You may not agree with my opinion and I respect your own views regarding this matter, but I believe that what you put out into the Universe is what will come back to you two-fold. I believe in Divine justice and I know that the people who have done me wrong will eventually pay for their wrongdoings in the proper time, if they haven't already. But I never felt the need to carry out the punishment myself. I have forgiven them for their crimes and I sincerely have no hatred in my heart for any one of them. For me, I still came out the victor in this major trial in my life and my reward is the ability to love myself for who I truly am.
Part of the process of loving you requires you to undergo some of the darkest periods in your life for it is only during these major trials that you learn more about yourself.
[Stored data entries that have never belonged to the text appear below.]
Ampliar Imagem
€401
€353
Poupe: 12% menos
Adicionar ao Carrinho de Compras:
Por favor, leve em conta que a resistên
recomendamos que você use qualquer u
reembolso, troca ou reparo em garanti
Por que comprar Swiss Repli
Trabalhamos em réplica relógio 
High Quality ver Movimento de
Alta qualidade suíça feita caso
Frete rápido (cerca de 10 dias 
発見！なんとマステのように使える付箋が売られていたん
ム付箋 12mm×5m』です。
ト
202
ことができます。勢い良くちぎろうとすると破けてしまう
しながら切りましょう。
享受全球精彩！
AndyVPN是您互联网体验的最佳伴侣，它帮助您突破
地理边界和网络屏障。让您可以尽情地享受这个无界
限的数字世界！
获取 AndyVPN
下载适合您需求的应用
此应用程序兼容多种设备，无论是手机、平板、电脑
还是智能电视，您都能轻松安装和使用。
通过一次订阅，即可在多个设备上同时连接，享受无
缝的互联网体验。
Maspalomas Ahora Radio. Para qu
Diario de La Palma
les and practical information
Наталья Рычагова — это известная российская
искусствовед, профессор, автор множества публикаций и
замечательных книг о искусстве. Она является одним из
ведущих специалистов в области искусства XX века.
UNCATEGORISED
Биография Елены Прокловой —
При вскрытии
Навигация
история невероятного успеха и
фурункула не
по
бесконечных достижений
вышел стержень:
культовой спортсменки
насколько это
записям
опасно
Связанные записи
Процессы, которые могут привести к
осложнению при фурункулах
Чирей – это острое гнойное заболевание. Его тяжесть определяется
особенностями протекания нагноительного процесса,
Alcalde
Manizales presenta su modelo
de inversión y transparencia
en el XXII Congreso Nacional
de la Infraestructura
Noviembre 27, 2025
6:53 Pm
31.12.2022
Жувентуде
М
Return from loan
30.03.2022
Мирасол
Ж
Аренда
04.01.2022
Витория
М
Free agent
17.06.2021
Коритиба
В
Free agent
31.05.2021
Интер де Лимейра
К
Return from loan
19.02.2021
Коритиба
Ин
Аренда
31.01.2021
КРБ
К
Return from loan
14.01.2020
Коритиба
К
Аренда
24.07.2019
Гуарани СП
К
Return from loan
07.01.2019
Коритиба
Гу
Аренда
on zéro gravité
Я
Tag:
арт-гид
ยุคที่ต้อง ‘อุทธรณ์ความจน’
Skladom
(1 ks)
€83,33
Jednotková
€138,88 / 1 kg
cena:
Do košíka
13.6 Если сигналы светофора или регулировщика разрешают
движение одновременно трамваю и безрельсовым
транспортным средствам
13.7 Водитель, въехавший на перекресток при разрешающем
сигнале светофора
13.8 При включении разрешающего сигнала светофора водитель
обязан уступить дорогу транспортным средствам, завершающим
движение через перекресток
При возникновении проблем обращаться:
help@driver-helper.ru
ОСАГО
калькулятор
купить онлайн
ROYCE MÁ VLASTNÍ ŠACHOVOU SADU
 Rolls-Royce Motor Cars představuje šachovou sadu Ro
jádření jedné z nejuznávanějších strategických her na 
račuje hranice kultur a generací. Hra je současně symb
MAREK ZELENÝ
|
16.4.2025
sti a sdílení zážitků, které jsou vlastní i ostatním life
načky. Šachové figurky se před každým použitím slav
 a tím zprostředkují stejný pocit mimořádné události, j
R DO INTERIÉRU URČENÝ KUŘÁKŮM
With this learning comes the next difficult step:
- Do you choose to stay a victim for the rest of your life, endlessly pointing fingers at everybody else for their mistakes while feeling sorry for yourself?
- Do you choose to seek revenge and become the next abuser, wrecking havoc and causing pain to everybody around you for the pain others have caused you?
- Do you choose to cut yourself off from the painful realities occuring in your life and numb yourself to the point of becoming disconnected and indifferent towards people and the world around you?
- Or do you choose to overcome your pain and seek to be a better person from who you were before, at the same time free yourself from negative thoughts and emotions that suppress you from becoming the best you can be?
Loving you can only be attained by choosing the fourth option. I do not promise that the journey will be an easy one. In fact, it is no way near as simple as I have written it out to be. It can be a long drawn process of moving two steps forward and one step back (as mine seemed to have been in the span of four to five years). But by choosing to work on yourself; by being honest and true to yourself; and learning to laugh at your own mistakes without judgment or deminishing who you are; YOU will eventually be rewarded with the beautiful and liberating gift of loving you.